Problem 4: National Defense Outlays
The next component involves examining national defense outlays from 1997-2005. This worksheet will be titled “National Defense Outlays from 1997 to 2005.” A scatter plot will be created to visualize trends in defense spending as a function of time. The objective is to develop a function capable of predicting future outlays through polynomial regression and assess its implications based on historical data trends.
Students will explore whether a horizontal asymptote exists within their model, indicating a long-term trend in defense spending, while ensuring that predictions made for future years (2010, 2015, 2020) are reasonable in light of current sociopolitical factors affecting national security funding.
Problem 5: Your Data
For the final problem, students will independently select a dataset of personal interest to model and analyze, thus promoting a deeper engagement with the subject matter. They will develop a worksheet with appropriate titles, construct a scatter plot, and create a trend curve reflective of their data. Through this hands-on experience, students will learn to source data and draw conclusions about trends relevant to their interests.

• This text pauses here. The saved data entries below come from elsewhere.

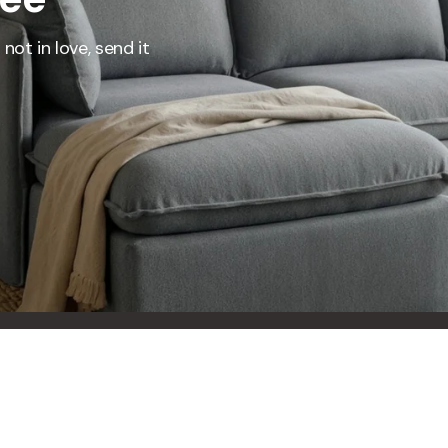
represents what retailers typically charge for products with similar features, m
and overall ownership experience. We regularly evaluate comparable products
not in love, send it
o ensure our Total Value reflects today's market, not an arbitrary reference pri
nufacturing, and selling directly to you, we're able to offer that same level of q
hose savings directly on to you.
Learn More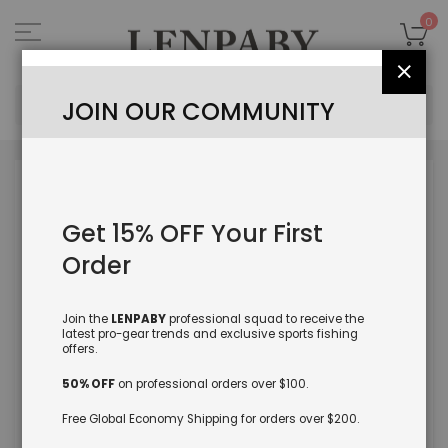
Skip
to
My
0
Content
Close
Sea
JOIN OUR COMMUNITY
Skip
to
the
Get 15% OFF Your First
end
of
Order
the
images
gallery
Join the
LENPABY
professional squad to receive the
latest pro-gear trends and exclusive sports fishing
offers.
50% OFF
on professional orders over $100.
Free Global Economy Shipping for orders over $200.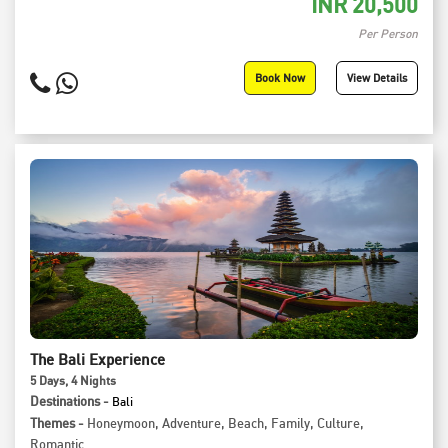
INR
20,500
Per Person
Book Now
View Details
The Bali Experience
5
Days
, 4
Nights
Destinations -
Bali
Themes -
Honeymoon
,
Adventure
,
Beach
,
Family
,
Culture
,
Romantic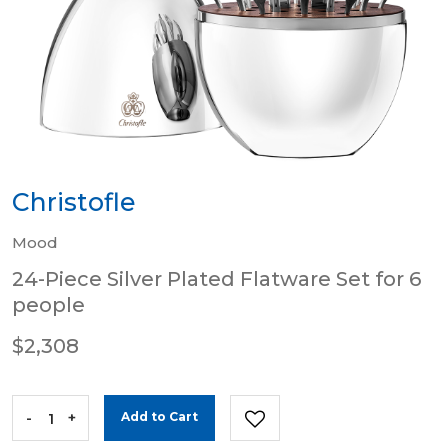
Christofle
Mood
24-Piece Silver Plated Flatware Set for 6
people
$2,308
-
+
Add to Cart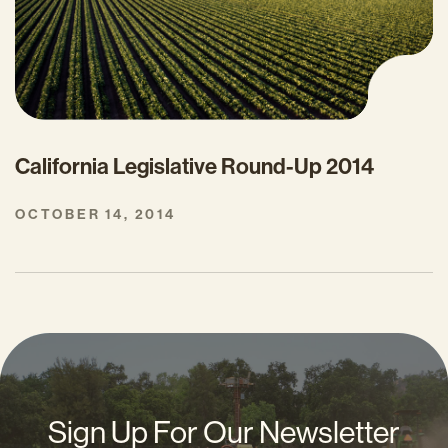
California Legislative Round-Up 2014
OCTOBER 14, 2014
Sign Up For Our Newsletter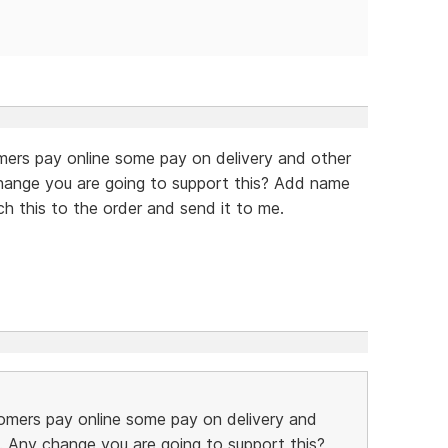
mers pay online some pay on delivery and other
hange you are going to support this? Add name
ch this to the order and send it to me.
omers pay online some pay on delivery and
. Any change you are going to support this?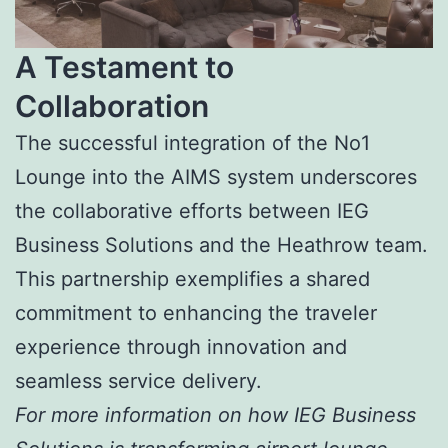
A Testament to
Collaboration
The successful integration of the No1
Lounge into the AIMS system underscores
the collaborative efforts between IEG
Business Solutions and the Heathrow team.
This partnership exemplifies a shared
commitment to enhancing the traveler
experience through innovation and
seamless service delivery.
For more information on how IEG Business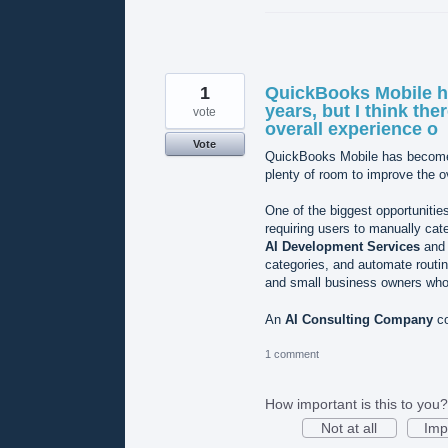
1
QuickBooks Mobile h
years, but I think the
vote
overall experience o
Vote
QuickBooks Mobile has become m
plenty of room to improve the o
One of the biggest opportunities
requiring users to manually cat
AI Development Services
an
categories, and automate routin
and small business owners who 
An
AI Consulting Company
co
1 comment
How important is this to you?
Not at all
Imp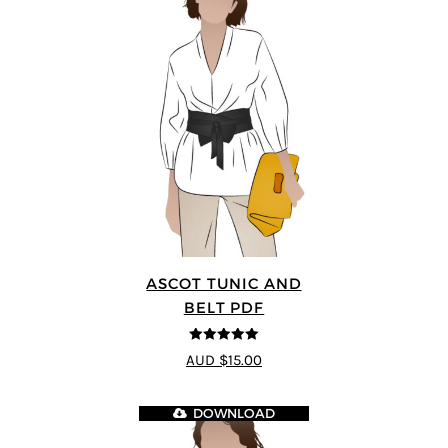
ASCOT TUNIC AND
BELT PDF
5
out of 5
AUD $15.00
DOWNLOAD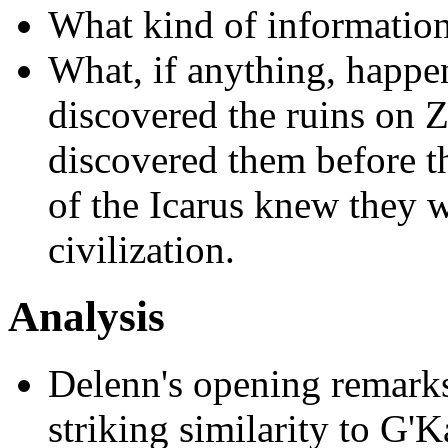
What kind of informatio
What, if anything, happen
discovered the ruins on
discovered them before th
of the Icarus knew they w
civilization.
Analysis
Delenn's opening remarks
striking similarity to G'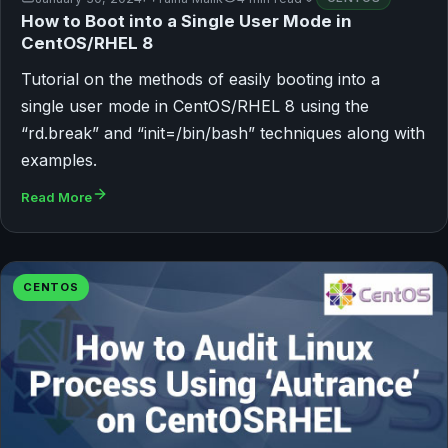
How to Boot into a Single User Mode in
CentOS/RHEL 8
Tutorial on the methods of easily booting into a
single user mode in CentOS/RHEL 8 using the
“rd.break” and “init=/bin/bash” techniques along with
examples.
Read More
CENTOS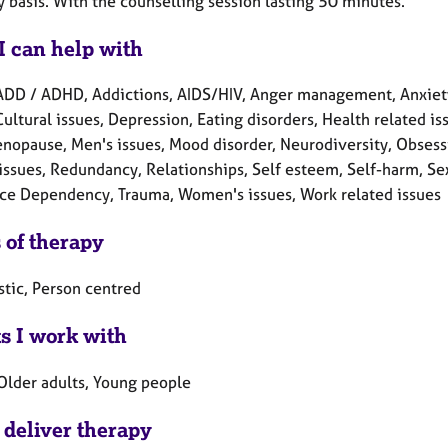
 basis. With the counselling session lasting 50 minutes.
I can help with
ADD / ADHD, Addictions, AIDS/HIV, Anger management, Anxiety
Cultural issues, Depression, Eating disorders, Health related iss
enopause, Men's issues, Mood disorder, Neurodiversity, Obsess
issues, Redundancy, Relationships, Self esteem, Self-harm, Sex-
ce Dependency, Trauma, Women's issues, Work related issues
 of therapy
tic, Person centred
ts I work with
 Older adults, Young people
 deliver therapy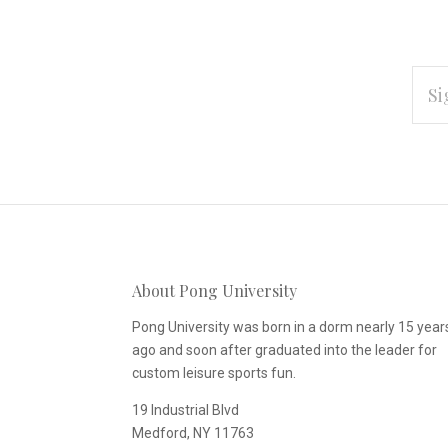
EMAI
ADD
Subscribe
*
to
Our
About Pong University
newsletter
Pong University was born in a dorm nearly 15 year
ago and soon after graduated into the leader for
custom leisure sports fun.
19 Industrial Blvd
Medford, NY 11763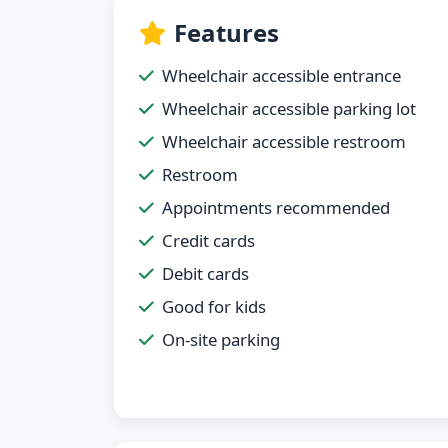
Features
Wheelchair accessible entrance
Wheelchair accessible parking lot
Wheelchair accessible restroom
Restroom
Appointments recommended
Credit cards
Debit cards
Good for kids
On-site parking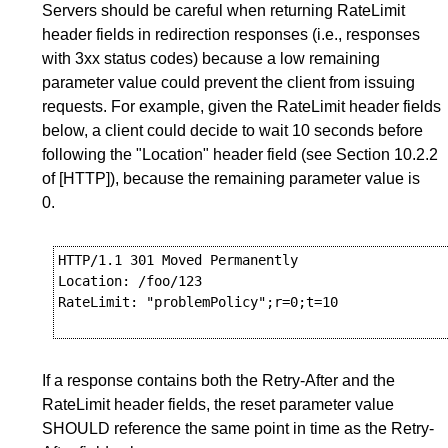
Servers should be careful when returning RateLimit
header fields in redirection responses (i.e., responses
with 3xx status codes) because a low remaining
parameter value could prevent the client from issuing
requests. For example, given the RateLimit header fields
below, a client could decide to wait 10 seconds before
following the "Location" header field (see
Section 10.2.2
of
[HTTP]
), because the remaining parameter value is
0.
HTTP/1.1 301 Moved Permanently

Location: /foo/123

RateLimit: "problemPolicy";r=0;t=10

If a response contains both the Retry-After and the
RateLimit header fields, the reset parameter value
SHOULD reference the same point in time as the Retry-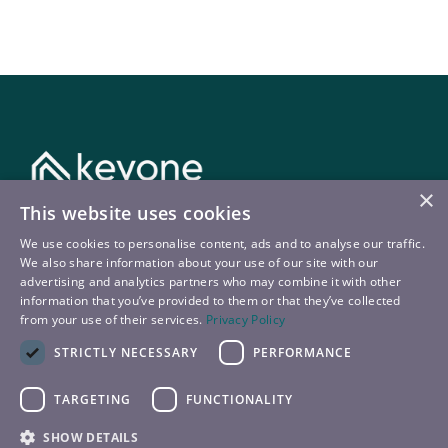
×
This website uses cookies
Kontakt
We use cookies to personalise content, ads and to analyse our traffic.
We also share information about your use of our site with our
T:
+43 720 22 9090
advertising and analytics partners who may combine it with other
information that you’ve provided to them or that they’ve collected
E:
booking@keyone.at
from your use of their services.
Privacy Policy
STRICTLY NECESSARY
PERFORMANCE
TARGETING
FUNCTIONALITY
© 2026 – keyone
SHOW DETAILS
Datenschutz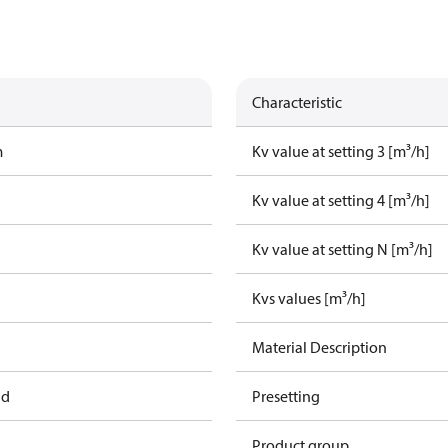
Characteristic
m
Kv value at setting 3 [m³/h]
Kv value at setting 4 [m³/h]
Kv value at setting N [m³/h]
Kvs values [m³/h]
Material Description
ad
Presetting
Product group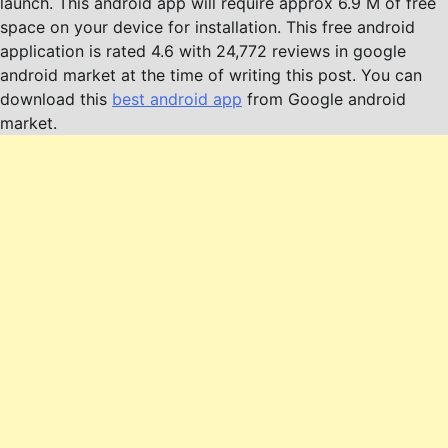
launch. This android app will require approx 6.9 M of free
space on your device for installation. This free android
application is rated 4.6 with 24,772 reviews in google
android market at the time of writing this post. You can
download this
best android app
from Google android
market.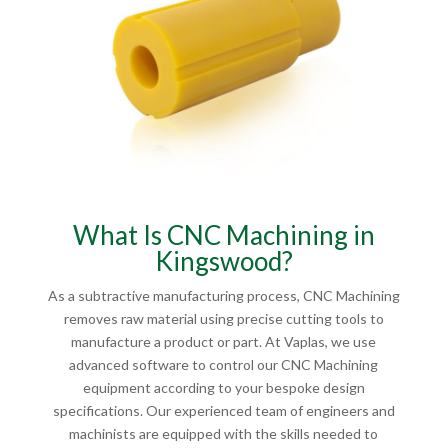
What Is CNC Machining in
Kingswood?
As a subtractive manufacturing process, CNC Machining
removes raw material using precise cutting tools to
manufacture a product or part. At Vaplas, we use
advanced software to control our CNC Machining
equipment according to your bespoke design
specifications. Our experienced team of engineers and
machinists are equipped with the skills needed to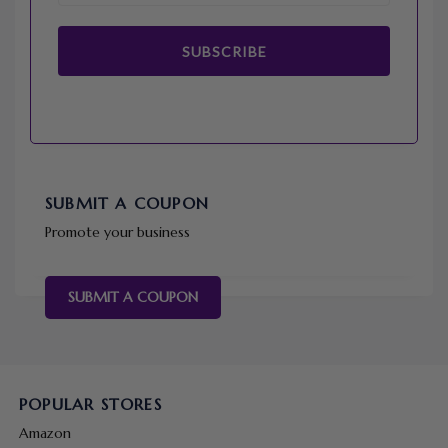
SUBSCRIBE
SUBMIT A COUPON
Promote your business
SUBMIT A COUPON
POPULAR STORES
Amazon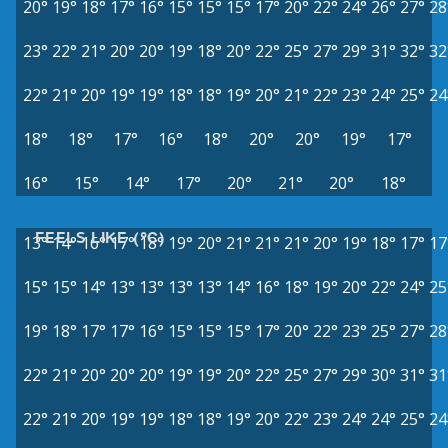
20°
19°
18°
17°
16°
15°
15°
15°
17°
20°
22°
24°
26°
27°
28
23°
22°
21°
20°
20°
19°
18°
20°
22°
25°
27°
29°
31°
32°
32
22°
21°
20°
19°
19°
18°
18°
19°
20°
21°
22°
23°
24°
25°
24
18°
18°
17°
16°
18°
20°
20°
19°
17°
16°
15°
14°
17°
20°
21°
20°
18°
FEELS LIKE (°C)
13°
14°
16°
17°
18°
19°
20°
21°
21°
21°
20°
19°
18°
17°
17
15°
15°
14°
13°
13°
13°
13°
14°
16°
18°
19°
20°
22°
24°
25
19°
18°
17°
17°
16°
15°
15°
15°
17°
20°
22°
23°
25°
27°
28
22°
21°
20°
20°
20°
19°
19°
20°
22°
25°
27°
29°
30°
31°
31
22°
21°
20°
19°
19°
18°
18°
19°
20°
22°
23°
24°
24°
25°
24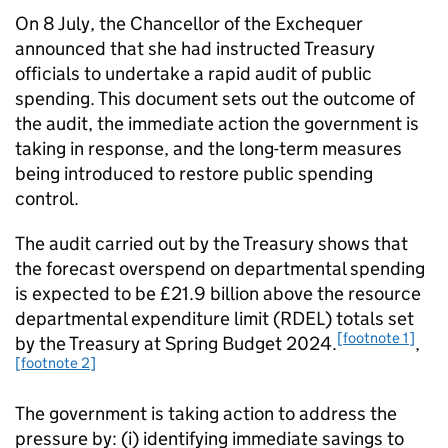
On 8 July, the Chancellor of the Exchequer
announced that she had instructed Treasury
officials to undertake a rapid audit of public
spending. This document sets out the outcome of
the audit, the immediate action the government is
taking in response, and the long-term measures
being introduced to restore public spending
control.
The audit carried out by the Treasury shows that
the forecast overspend on departmental spending
is expected to be £21.9 billion above the resource
departmental expenditure limit (RDEL) totals set
[footnote 1]
by the Treasury at Spring Budget 2024.
,
[footnote 2]
The government is taking action to address the
pressure by: (i) identifying immediate savings to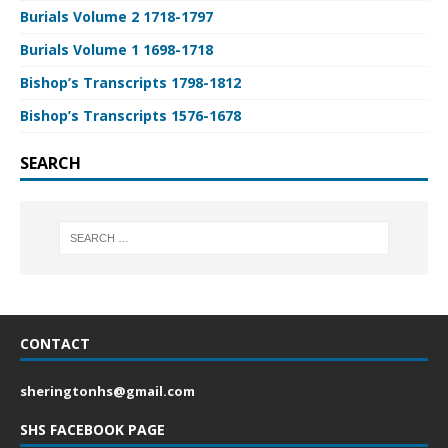
Burials Volume 2 1718-1797
Burials Volume 1 1698-1718
Bishop’s Transcripts 1798-1812
Bishop’s Transcripts 1576-1678
SEARCH
CONTACT
sheringtonhs@gmail.com
SHS FACEBOOK PAGE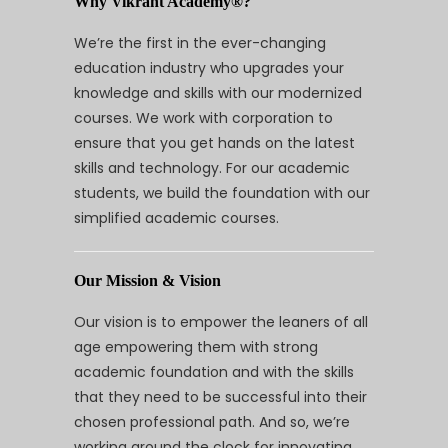
Why Vikrant Academy®?
We’re the first in the ever-changing
education industry who upgrades your
knowledge and skills with our modernized
courses. We work with corporation to
ensure that you get hands on the latest
skills and technology. For our academic
students, we build the foundation with our
simplified academic courses.
Our Mission & Vision
Our vision is to empower the leaners of all
age empowering them with strong
academic foundation and with the skills
that they need to be successful into their
chosen professional path. And so, we’re
working around the clock for innovating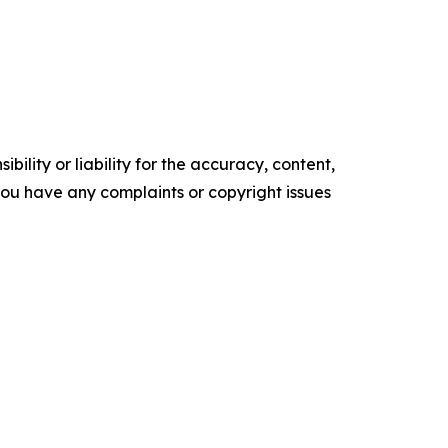
ility or liability for the accuracy, content,
f you have any complaints or copyright issues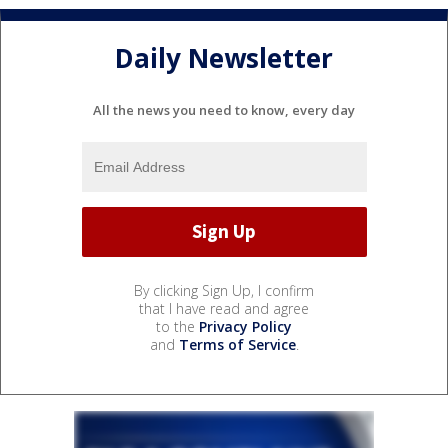
Daily Newsletter
All the news you need to know, every day
By clicking Sign Up, I confirm
that I have read and agree
to the
Privacy Policy
and
Terms of Service
.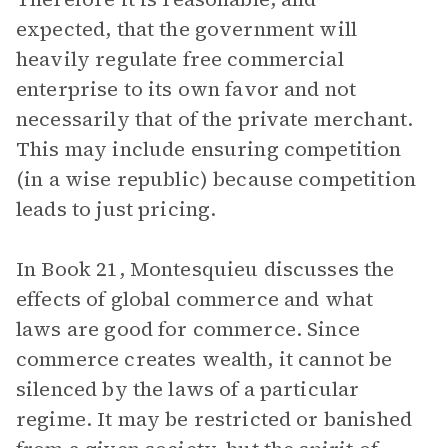
expected, that the government will
heavily regulate free commercial
enterprise to its own favor and not
necessarily that of the private merchant.
This may include ensuring competition
(in a wise republic) because competition
leads to just pricing.
In Book 21, Montesquieu discusses the
effects of global commerce and what
laws are good for commerce. Since
commerce creates wealth, it cannot be
silenced by the laws of a particular
regime. It may be restricted or banished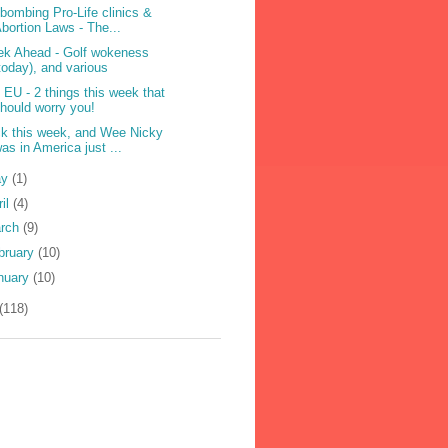
ebombing Pro-Life clinics &
bortion Laws - The...
k Ahead - Golf wokeness
today), and various
 EU - 2 things this week that
hould worry you!
k this week, and Wee Nicky
as in America just ...
ay
(1)
ril
(4)
rch
(9)
bruary
(10)
nuary
(10)
(118)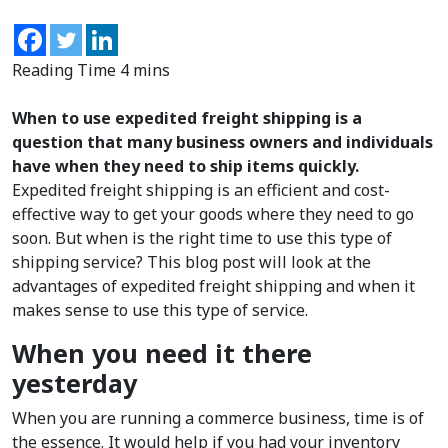
When to use expedited freight shipping is a
question that many business owners and individuals
have when they need to ship items quickly.
Expedited freight shipping is an efficient and cost-
effective way to get your goods where they need to go
soon. But when is the right time to use this type of
shipping service? This blog post will look at the
advantages of expedited freight shipping and when it
makes sense to use this type of service.
When you need it there
yesterday
When you are running a commerce business, time is of
the essence. It would help if you had your inventory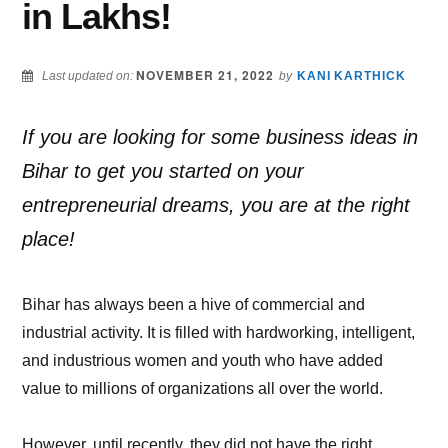
in Lakhs!
NOVEMBER 21, 2022
Last updated on:
by
KANI KARTHICK
If you are looking for some business ideas in
Bihar to get you started on your
entrepreneurial dreams, you are at the right
place!
Bihar has always been a hive of commercial and
industrial activity. It is filled with hardworking, intelligent,
and industrious women and youth who have added
value to millions of organizations all over the world.
However, until recently, they did not have the right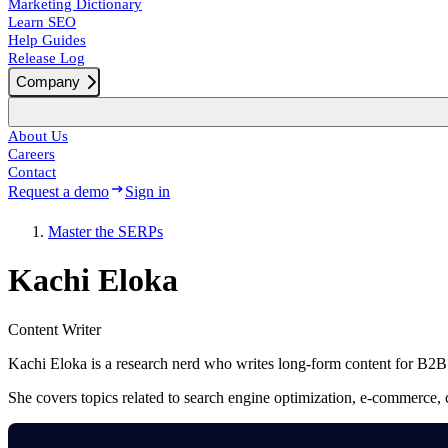
Marketing Dictionary
Learn SEO
Help Guides
Release Log
Company
About Us
Careers
Contact
Request a demo
Sign in
Master the SERPs
Kachi Eloka
Content Writer
Kachi Eloka is a research nerd who writes long-form content for B2
She covers topics related to search engine optimization, e-commerce, c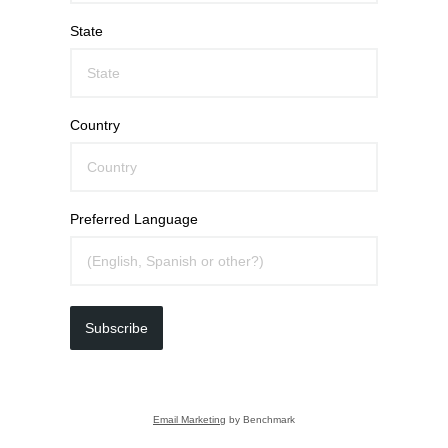
State
Country
Preferred Language
Subscribe
Email Marketing
by Benchmark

The final analysis aims to enhance understanding of statistical modeling while encouraging inquiry into personal areas of interest, thus fostering a comprehensive grasp of how polynomial functions apply in various contexts. This reflection will culminate in an assessment of their trend model's predictive capabilities.
References
- U.S. Census Bureau. (2005). Population Estimates.
- National Center for Health Statistics. (2002). Homicide Mortality by State.
- Cost Plus, Inc. (2023). Company Financial Reports.
- Department of Defense. (2005). Defense Spending Data.
- Statista. (2023). Statistical Data.
- World Bank. (2021). Economic Data.
- Center for Disease Control and Prevention. (2022). NCHS Data.
- Pew Research Center. (2021). Public Trends Reports.
- Yahoo Finance. (2023). Company Stock Prices.
- IBM SPSS Statistics. (2023). Statistical Software.